Soviel vorneweg: DEN Weg zum Glauben gibt es nicht. Ich möchte dich ermutigen, deinen eigenen Weg zu suchen. Wenn du den Weg von Herzen suchst, wirst du ihn auch finden (Mat 7,8).

Mein Weg war und ist ein Zick-Zack. Ich weiss nicht, ob es bei Gott geradlinige Wege gibt. Das mag auch daran liegen, dass Gottes Wege für uns manchmal jeglicher menschlichen Logik widersprechen (Römer 11, 33-34). Den Start in den Glauben machte ich nicht freiwillig – es waren widrige äussere Umstände (Trennung, Tod meiner Mutter mit Exit). Ich wusste, dass ich nicht mehr selbst klar kommen würde.
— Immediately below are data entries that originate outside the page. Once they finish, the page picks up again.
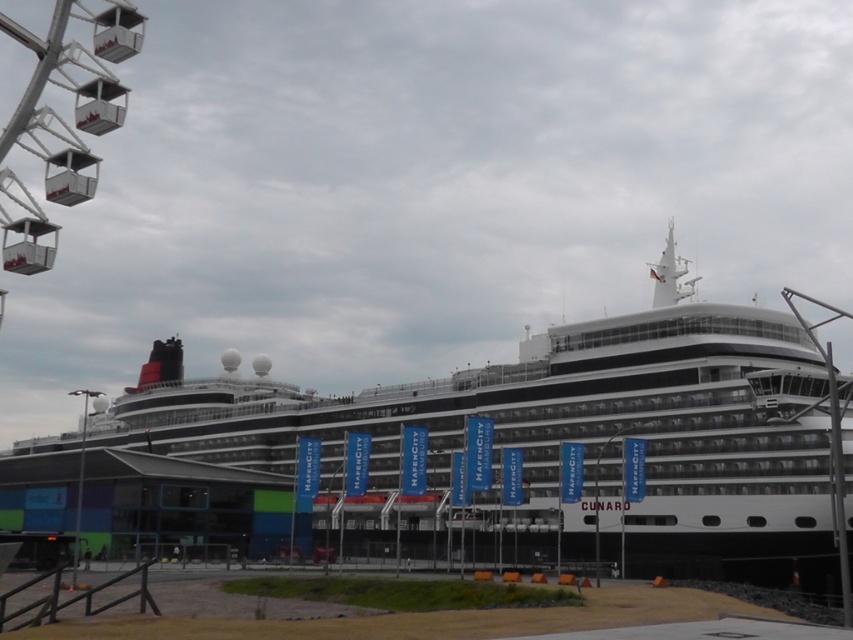
You are standing on the dock and looking at the scene. Which object is positioned to the right of the other between the white glossy cruise ship at center and the metallic silver ferris wheel at upper left?

The white glossy cruise ship at center is positioned to the right of the metallic silver ferris wheel at upper left.

You are standing on the dock at the HAFENCITY HAMBURG port, looking towards the cruise ship. According to the image, where is the white glossy cruise ship at center positioned relative to your viewpoint?

The white glossy cruise ship at center is positioned at coordinates approximately 0.695 on the x axis and 0.638 on the y axis relative to your viewpoint.

You are standing on the dock at HAFENCITY HAMBURG and looking at the cruise ship. There are two points marked on the dock. One is at coordinate point (328, 500) and the other is at coordinate point (80, 180). Which point is closer to you?

Point (80, 180) is closer to you because it is less further to the camera than point (328, 500).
Ehrlicherweise kenne ich das genaue Datum nicht, wo ich sagen kann: Das ist meine Bekehrung, ab jetzt bin ich mit Jesus unterwegs. Es passierte schleichend. Ich besuchte damals Gottesdienste in der GvC Winterthur. Ich wollte mich überzeugen, dass diese «Leute» normal sind, auch was das Aussehen und die Kleidung betrifft. Ich war auch neugierig, wie der Umgang mit Frauen war. Soweit passte alles, die Predigten befand ich für gut, die GvC-ler waren ganz normale Menschen wie ich.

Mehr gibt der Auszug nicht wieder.